Do we want to make statements about the ribosome or statements about the subunits? See my proposal above

I'm still confused about the wording of the proposed def. Is it function in the broader sense (e.g. translation) or molecular function only?

hattrill commented 3 months ago

I think that @pgaudet MF def works best for me when trying to distinguish these large structures. We have sometimes thought in terms of 'molecular machines' in GO - a large complex such as a ribosome or F1F0 ATPase is a molecular machine - the components work together to achieve an MF.

Whereas, an organelle is a compartment which provides an a separate 'environment' in which processes occurs.

It may be fuzzy in some areas, but thinking in terms of a GO-CAM makes it easier. I would rather have a ribosome as a complex that does something than a compartment where some things happen.

vanaukenk commented 3 months ago

I share @cmungall 's concern about the definition.

The def refers to 'biological function' and 'molecular function' and also references a GO BP, translation, as an example of something a complex 'enables' which is, in fact, our gp2term relation for a gene/gene product(s) to a GO MF.

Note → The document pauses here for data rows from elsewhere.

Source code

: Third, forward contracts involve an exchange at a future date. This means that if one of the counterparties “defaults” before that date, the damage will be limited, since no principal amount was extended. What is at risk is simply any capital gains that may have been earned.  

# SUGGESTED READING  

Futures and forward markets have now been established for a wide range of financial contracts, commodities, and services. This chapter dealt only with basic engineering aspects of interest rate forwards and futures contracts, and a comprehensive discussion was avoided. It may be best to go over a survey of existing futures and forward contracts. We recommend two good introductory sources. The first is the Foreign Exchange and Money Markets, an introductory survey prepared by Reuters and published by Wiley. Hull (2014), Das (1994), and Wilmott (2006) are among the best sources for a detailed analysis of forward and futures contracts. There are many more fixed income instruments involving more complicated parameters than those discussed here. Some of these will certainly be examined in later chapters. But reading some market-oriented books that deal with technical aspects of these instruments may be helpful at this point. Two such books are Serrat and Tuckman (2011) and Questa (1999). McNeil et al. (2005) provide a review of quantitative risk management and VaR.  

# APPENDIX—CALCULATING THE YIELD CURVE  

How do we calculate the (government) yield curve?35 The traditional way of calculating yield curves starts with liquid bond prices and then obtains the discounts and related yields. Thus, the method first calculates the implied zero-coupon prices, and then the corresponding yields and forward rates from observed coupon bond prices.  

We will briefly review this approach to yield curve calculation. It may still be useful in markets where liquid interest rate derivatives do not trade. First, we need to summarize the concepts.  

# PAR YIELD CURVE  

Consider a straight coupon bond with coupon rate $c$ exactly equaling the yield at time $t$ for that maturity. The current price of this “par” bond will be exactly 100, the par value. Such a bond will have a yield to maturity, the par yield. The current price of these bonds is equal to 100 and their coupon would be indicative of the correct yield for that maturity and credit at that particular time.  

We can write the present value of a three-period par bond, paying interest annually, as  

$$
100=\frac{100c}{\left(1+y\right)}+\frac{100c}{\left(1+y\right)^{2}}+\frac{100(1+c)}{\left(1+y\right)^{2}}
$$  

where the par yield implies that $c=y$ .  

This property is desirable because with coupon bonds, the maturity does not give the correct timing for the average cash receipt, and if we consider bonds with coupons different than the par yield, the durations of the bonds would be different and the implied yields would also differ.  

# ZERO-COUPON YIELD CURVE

"A protein-containing complex should enable a single biological function. For example, the ribosome is a complex because it enables translation (addition of amino acids to a polypeptide chain), even though different subunits may have different specific molecular functions."

From this it seems to me that what we're trying to say is that the subunits of a protein-containing complex may enable different MFs, but those MFs work together to achieve (i.e. are part of) one main GO BP, although I imagine there are cases where other GO BPs are part of that main BP.

ValWood commented 4 weeks ago

Can we discuss this on the next editors call?